Many years ago India’s first Prime Minister Jawaharlal Nehru drew the attention of state chief ministers to the use of violence by agitators to press their demands. He quoted from a letter by Yehudi Menuhin, the famous violinist:  “To me, India means the villages, the noble bearing of their people, the aesthetic harmony of their life; I think of Gandhi, of Buddha, of the temples, of gentleness combined with power, of patience matched by persistence, of innocence allied of wisdom, of the luxuriance of life from the oxen and the monkeys to the flame trees and the mangoes.” Menuhin thought of the innate dignity and tolerance of the Hindus and their tradition. “The capacity of experiencing the full depth and breadth of life’s pleasures and pains without losing a noble resignation, of knowing intimately the exalted satisfaction of creation while remaining deeply humble, are characteristics peculiar to these villages,” Menuhin wrote in his letter.

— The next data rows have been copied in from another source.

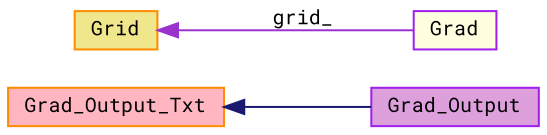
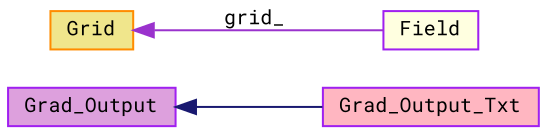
  digraph {
    fontname="Roboto Mono"
    rankdir=LR
    node [color=darkorange fontname="Roboto Mono" fontsize=10 shape=record style=filled]
    edge [dir=back fontname="Roboto Mono" fontsize=10 labelfontname=Helvetica labelfontsize=10 style=solid]
-   n1 [fillcolor=lightpink fontcolor=black height=0.2 label=Grad_Output_Txt width=0.4]
+   n1 [color=purple fillcolor=lightpink fontcolor=black height=0.2 label=Grad_Output_Txt width=0.4]
    n2 [color=purple fillcolor=plum height=0.2 label=Grad_Output width=0.4]
    n3 [fillcolor=khaki height=0.2 label=Grid width=0.4]
-   n4 [color=purple fillcolor=lightyellow height=0.2 label=Grad width=0.4]
-   n1 -> n2 [color=midnightblue]
+   n4 [color=purple fillcolor=lightyellow height=0.2 label=Field width=0.4]
+   n2 -> n1 [color=midnightblue]
    n3 -> n4 [color=darkorchid3 label=" grid_"]
  }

Perhaps Prime Minister Atal Behari Vajpayee should write to the heads of political parties to draw their attention to the peaceful approach which Gandhi taught us. There is an erroneous impression going round that a principle can only be stoutly defended by the language of violence and by condemning those who do not accept it. Whatever we may think, the world has arrived at a stage in India when an attempt of forcible imposition of ideas or rule over any large section of people is bound ultimately to fail.

The passage of time has not dimmed what Menuhin wrote. Today, more than ever before, it is necessary to remember that fascist methods cannot sort our problems. It is reprehensible that the central government should be considering another TADA-like measure to face what it considers violence. The Law Commission has proposed amendment to the existing laws to make a permanent Anti-Terrorist Law. Whatever the name, it shows political failure of the government. The measure will once again be used to restrict personal freedom and liberty.

With great difficulty the country got rid of TADA. Similar legislation will once again give the police the same draconian powers which, in fact, disenchanted people more than terrorism. To say, as the Law Commission has said in a paper, that there is “a legal vacuum” following the lapse of TADA, is to admit that the government cannot administer through democratic methods.

I felt gratified when Vajpayee intervened to stop the Gujarat government from going ahead with the bill against ‘conversion’. He realised that it might be used to terrify the minorities. For him to become a party to another TADA does not make sense. He should know how MISA was misused by Mrs Indira Gandhi because he too was its victim to some extent during the emergency. For liberals to be taken in by the authorisation elements is the biggest danger in the next millennium.